Submitted to: Environmental Management
Publication Type: Peer Reviewed Journal
Publication Acceptance Date: 11/11/2006
Publication Date: 7/1/2007
Citation: Shields Jr, F.D., Knight, S.S., Cooper, C.M. 2007. Can warmwater streams be rehabilitated using watershed-scale standard erosion control measures alone? Environmental Management 40:62-79. DOI 10.1007/s00267-006-0191-0.

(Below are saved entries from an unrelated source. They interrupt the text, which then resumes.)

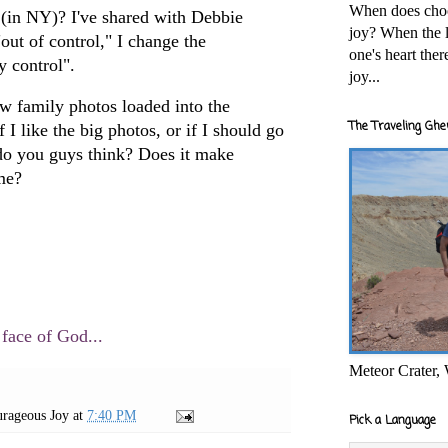
When does cho
(in NY)? I've shared with Debbie
joy? When the l
"out of control," I change the
one's heart the
y control".
joy...
ew family photos loaded into the
The Traveling Ghe
if I like the big photos, or if I should go
do you guys think? Does it make
ime?
 face of God...
Meteor Crater,
rageous Joy
at
7:40 PM
Pick a Language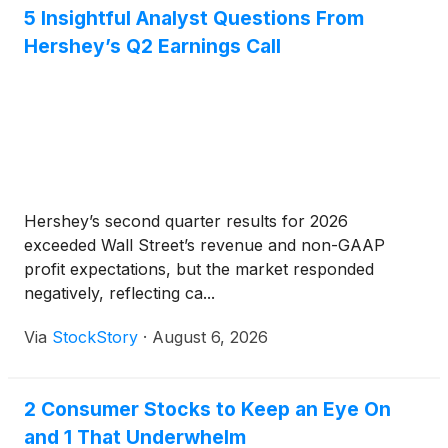
5 Insightful Analyst Questions From
Hershey’s Q2 Earnings Call
Hershey’s second quarter results for 2026
exceeded Wall Street’s revenue and non-GAAP
profit expectations, but the market responded
negatively, reflecting ca...
Via
StockStory
·
August 6, 2026
2 Consumer Stocks to Keep an Eye On
and 1 That Underwhelm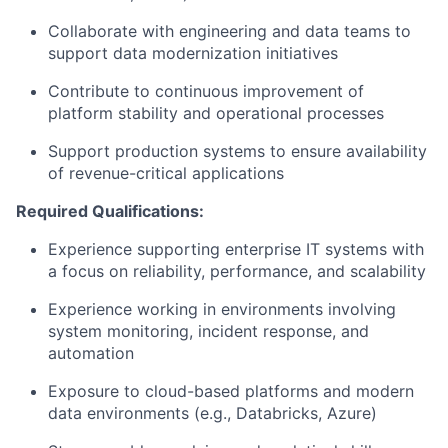
Collaborate with engineering and data teams to
support data modernization initiatives
Contribute to continuous improvement of
platform stability and operational processes
Support production systems to ensure availability
of revenue-critical applications
Required Qualifications:
Experience supporting enterprise IT systems with
a focus on reliability, performance, and scalability
Experience working in environments involving
system monitoring, incident response, and
automation
Exposure to cloud-based platforms and modern
data environments (e.g., Databricks, Azure)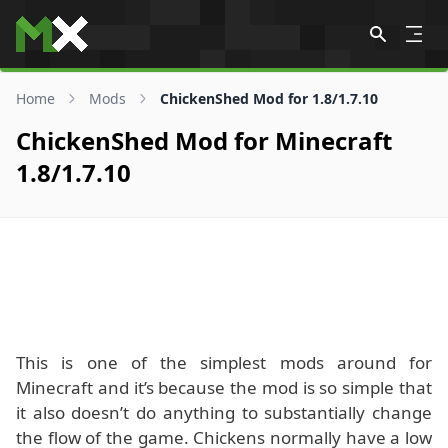
Skip to content
Home
Mods
ChickenShed Mod for 1.8/1.7.10
ChickenShed Mod for Minecraft
1.8/1.7.10
This is one of the simplest mods around for
Minecraft and it’s because the mod is so simple that
it also doesn’t do anything to substantially change
the flow of the game. Chickens normally have a low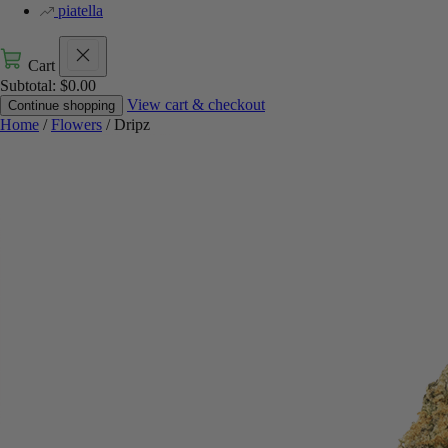
piatella
Cart
Subtotal:
$
0.00
View cart & checkout
Continue shopping
Home
/
Flowers
/ Dripz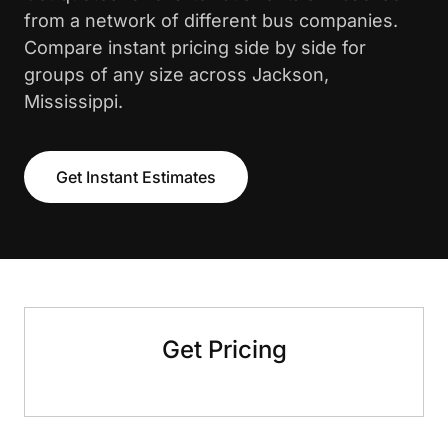
from a network of different bus companies.
Compare instant pricing side by side for
groups of any size across Jackson,
Mississippi.
Get Instant Estimates
Get Pricing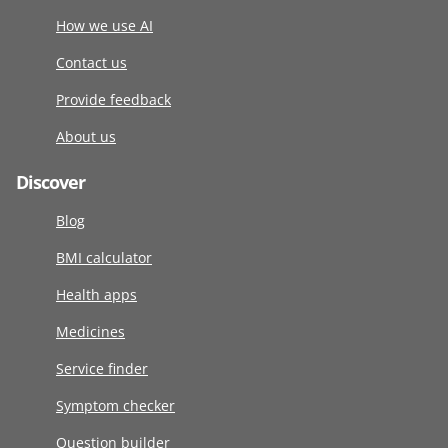
How we use AI
Contact us
Provide feedback
About us
Discover
Blog
BMI calculator
Health apps
Medicines
Service finder
Symptom checker
Question builder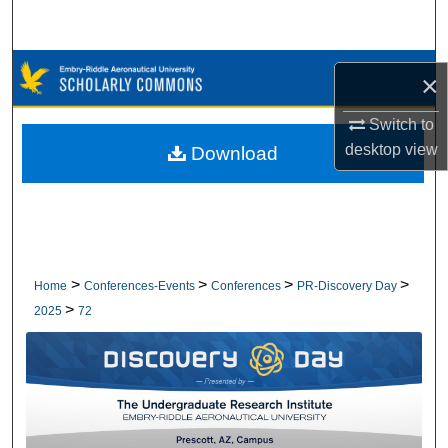
Search
Browse Collections
×
My Account
Switch to
desktop
view
Download
About
Digital Commons Network™
>
>
>
>
Home
Conferences-Events
Conferences
PR-Discovery Day
>
2025
72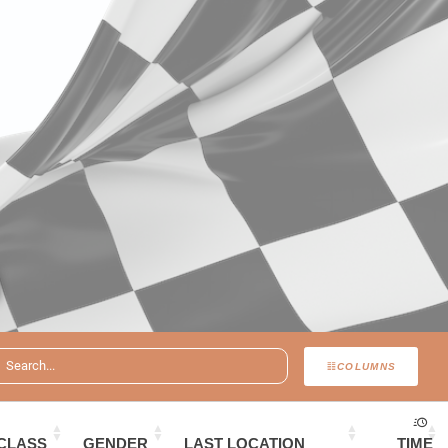
COLUMNS
CLASS
GENDER
LAST LOCATION
TIME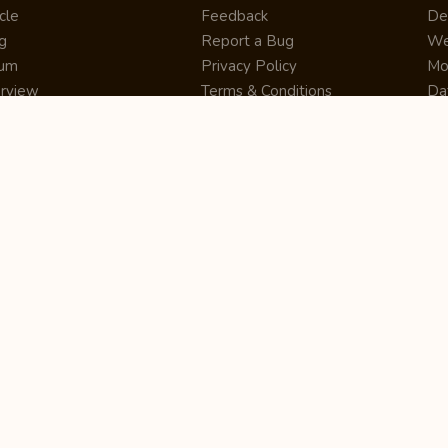
cle
Feedback
De
g
Report a Bug
We
rum
Privacy Policy
Mo
erview
Terms & Conditions
Da
inner
Cookie Policy
Se
ws
Press Release
UI
re
Site Map
Dig
rtUp
RSS Feed
Gu
cing
FAQ
CM
eer
Affiliate Marketing
De
ernship
Help Center
LM
z
Learning
De
Writing Tips
CR
De
ER
De
Co
Bus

Interpretive Summary: Stream corridor ecosystems in agricultural landscapes are often badly degraded, and scientists disagree about the best approaches for restoration. One-km long sections of two streams with rapidly eroding watersheds were modified to improve fish habitats and monitored for 10 years, along with upstream sections of the same and adjacent streams that were modified using only standard erosion control practices. Habitat modifications produced major shifts in the types and sizes of fish that did not occur in the other stream sections. These findings will be useful to scientists, engineers, and land managers working in the area of stream ecosystem restoration.

Technical Abstract: Degradation of aquatic habitats, especially warmwater streams in agricultural landscapes is a pervasive problem. Although projects to rehabilitate stream ecosystems have become quite numerous, reports of effectiveness based on monitoring data are rare. Some workers suggest that rehabilitation efforts are more likely to be successful if they are extensively applied across entire watersheds, with reduced emphasis on reach-scale instream or riparian measures. Described is the outcome of rehabilitation of two deeply incised, unstable warmwater streams. Channel networks of both watersheds had been treated using standard erosion control measures. Aquatic habitats within 1-km long reaches of each stream were further treated by addition of stone instream structures and planting woody vegetation. Fish and data describing their habitats were sampled at base flow for 1-2 years before treatment and 11 years after treatment. Unrehabilitated reaches upstream and in similar streams in adjacent watersheds were sampled concurrently. Physical effects of treatments were persistent through time, with pool habitat availability much higher in treated reaches than elsewhere. Fish community structure responded with major shifts in relative species abundance: as pool habitats increased following rehabilitation, small-bodied generalists and opportunists declined as larger-bodied predators such as centrarchids and catostomids increased. In general, rehabilitated reaches supported fewer but larger fish and more species of fish. Reaches immediately upstream from rehabilitated reaches experienced the same hydrology and water quality but were significantly shallower, and fish populations there were similar to the rehabilitated reaches prior to treatment. Conservation and restoration of warmwater stream ecosystems is possible with current knowledge, but a major shift in stream corridor management strategies will be needed to reverse ongoing degradation trends. At least over the time scale of a decade, conventional channel erosion controls without instream habitat measures are ineffective tools for ecosystem restoration in incised, warmwater streams of the Southeastern U.S. General prediction regarding restoration outcomes is difficult because physical and ecological responses of a given stream ecosystem to rehabilitation will reflect site-specific factors.